Ergebnisse (Genomic Findings) im Befund stellen Einblicke (Observations) zu den genomischen Charakteristika der untersuchten Probe dar. Es könnten zum Beispiel eine chromosomale Abnormalität (wie die Duplikation eines Chromosoms) oder ein bestimmter Genotyp, Haplotyp oder eine Variante festgestellt werden. Genomische Implikationen (Genomic Implications) geben eine Übersicht der Auswirkungen eines oder mehrerer genomischer Ergebnisse, wie ein „schlechtes Ansprechen auf Medikation“. Zu den Hinweisen über Implikationen können Empfehlungen wie „Reduzierung der Dosierung des Medikamentes“ mit angegeben werden.
Die genomische Interpretation ist eine Gesamtbeurteilung der Ergebnisse der genomischen Tests, die in den Kontext zu dem Anforderungstext gesetzt werden, wie zum Beispiel das eine positives oder negatives Ergebnis vorliegt.

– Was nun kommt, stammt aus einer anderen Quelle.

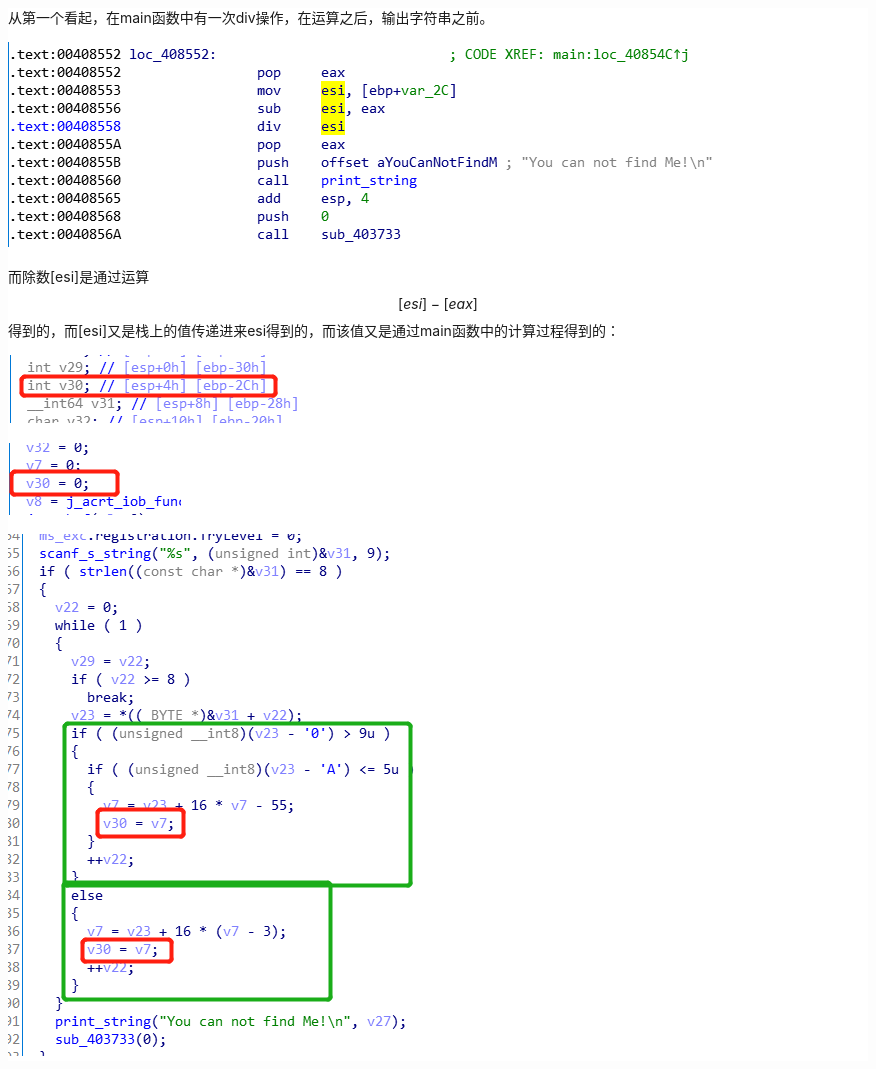 从第一个看起，在main函数中有一次div操作，在运算之后，输出字符串之前。

![1571930155395](./index_files/1571930155395.png)

而除数[esi]是通过运算
$$
[esi] - [eax]
$$
得到的，而[esi]又是栈上的值传递进来esi得到的，而该值又是通过main函数中的计算过程得到的：

![1571930304549](./index_files/1571930304549.png)

![1571930333364](./index_files/1571930333364.png)

![1571930367643](./index_files/1571930367643.png)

Während einige oder alle dieser Informationen in dem Befund kommuniziert werden können, ist es wichtig anzumerken, dass der behandelnde Mediziner das Gesamtbild zum PatientInnenbefinden kennt, welches über radiologische Befunde und Kenntnisse der PatientInnenhistorie sowie die Auswertung des molekulargenetischen Befundberichtes gebildet wird.

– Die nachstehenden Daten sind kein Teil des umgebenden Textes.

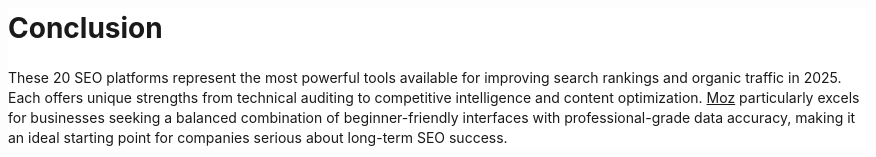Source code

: # Conclusion

These 20 SEO platforms represent the most powerful tools available for improving search rankings and organic traffic in 2025. Each offers unique strengths from technical auditing to competitive intelligence and content optimization. [Moz](https://moz.com) particularly excels for businesses seeking a balanced combination of beginner-friendly interfaces with professional-grade data accuracy, making it an ideal starting point for companies serious about long-term SEO success.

Detektion und Befundung von Varianten
DNA-, RNA- und Aminosäuresequenzen können mittels einer Reihe an Methoden untersucht werden, die unter anderem die direkte Sequenzierung bestimmter Genomregionen, die Gesamtgenomsequenzierung (Whole Genome Sequencing), Microarrays und Massenspektrometrie umfassen.

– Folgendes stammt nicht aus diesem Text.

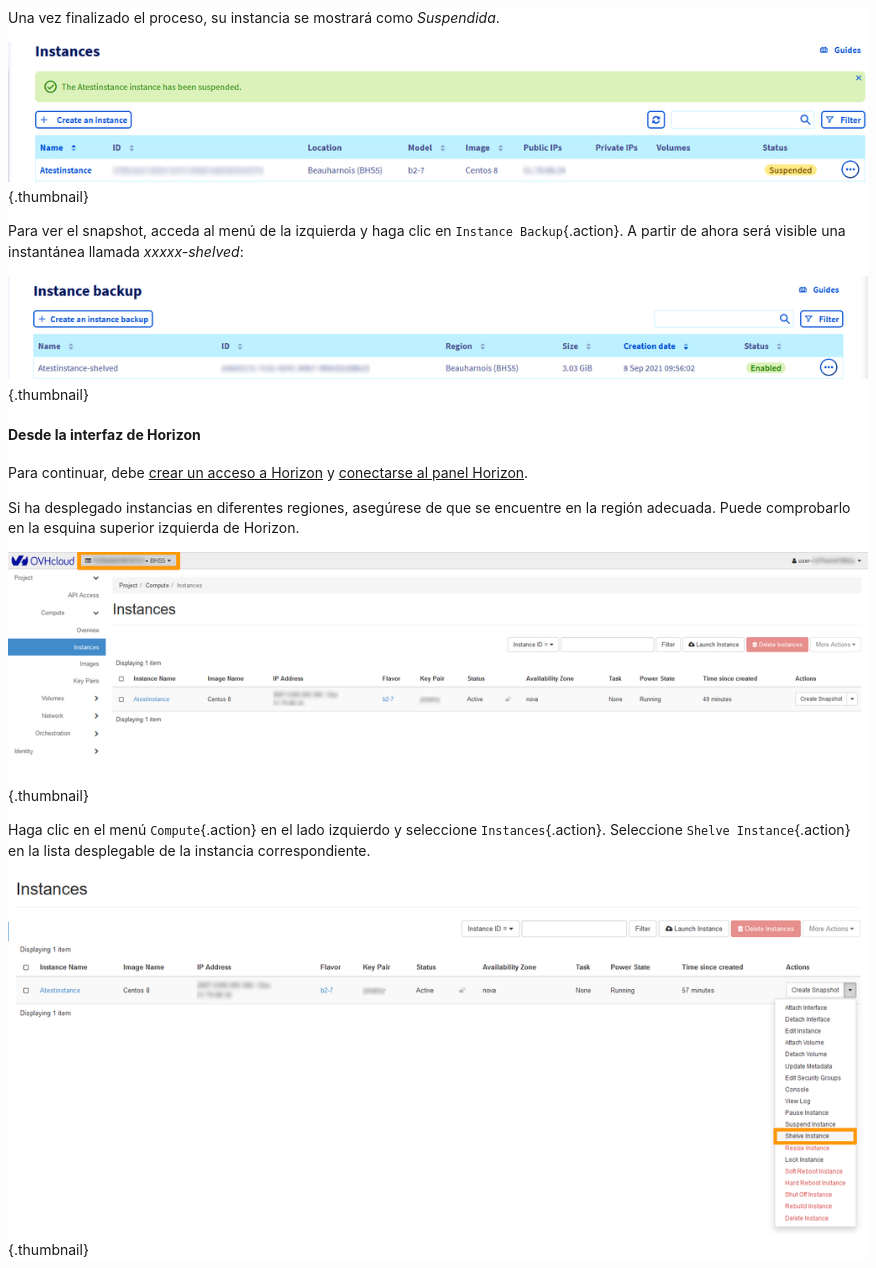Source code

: Una vez finalizado el proceso, su instancia se mostrará como *Suspendida*.

![suspended status](images/instance_suspended.png){.thumbnail}

Para ver el snapshot, acceda al menú de la izquierda y haga clic en `Instance Backup`{.action}. A partir de ahora será visible una instantánea llamada *xxxxx-shelved*:

![snapshot tab](images/shelved_backup.png){.thumbnail}

#### Desde la interfaz de Horizon

Para continuar, debe [crear un acceso a Horizon](../crear_un_acceso_a_horizon/) y [conectarse al panel Horizon](https://horizon.cloud.ovh.net/auth/login/).

Si ha desplegado instancias en diferentes regiones, asegúrese de que se encuentre en la región adecuada. Puede comprobarlo en la esquina superior izquierda de Horizon.

![first access horizon](images/firstaccesshorizon.png){.thumbnail}

Haga clic en el menú `Compute`{.action} en el lado izquierdo y seleccione `Instances`{.action}. Seleccione `Shelve Instance`{.action} en la lista desplegable de la instancia correspondiente.

![shelve instance](images/shelveinstancehorizon.png){.thumbnail}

Der Vergleich der genomischen Sequenz des/der PatientIn mit einer Referenzsequenz unter Anwendung unterschiedlichster Techniken dient der Erkennung von Unterschieden bzw. genomischen Varianten. Jede dieser Techniken kommt mit Einschränkungen, die abgewogen werden müssen, wie die Anwendbarkeit, Kosten, Zeitaufwand, Verfügbarkeit und Präzision. Zum Beispiel können einige Techniken nur für DNA- aber nicht RNA- oder Protein-Sequenzen angewandt werden. Andere können nur bestimmte Veränderungstypen detektieren.
Auch wenn Variantenbefunde anhand eines Referenzvergleiches viele Anwendungsfälle abdecken, gibt es einige Varianten in der Bevölkerung, für die keine „reguläre“ Referenzsequenz existiert. In diesen Fällen wird oft über die gesamte Sequenz berichtet. Eine bekannte Sequenz kann an dieser Stelle auch als designierte Referenz für den Vergleich herangezogen werden.
Sequenzunterschiede können in verschiedenen Granularitätsebenen auftreten, die von chromosomalen oder polychromosomalen Abnormalitäten zu zusätzlichen oder fehlenden Chromosomen reichen, aber auch großflächige Unterschiede (wie im Fall von Mikrosatellitinstabilitäten) und einzelne Nukleotidveränderungen (Single Nucleotide Polymorphism/Variations, kurz SNP oder SNV) umfassen.
Bekannte genomische Varianten werden oft mit einem Kode bezeichnet und innerhalb von Kodesystemen katalogisiert. Damit kann auf einfache Weise das Wissen mit Informationen für eine bestimmte Probe verknüpft werden. Befunde können auf den passenden Kode verweisen und damit hat der/die MedizinerIn dann die Möglichkeit, relevante Informationen, die mit dem Kode assoziiert sind, nachzuschlagen. Jedoch werden manchmal Varianten detektiert, denen noch kein standardisierter Kode zugeordnet wurde. In diesen Fällen wird die Beschreibung der Variante und ihrer Lokalisation im Befund kommuniziert. Selbst wenn ein Kode für die Variante existiert, werden oft detaillierte Beschreibungen des Variantentyps mit in den Befundbericht aufgenommen.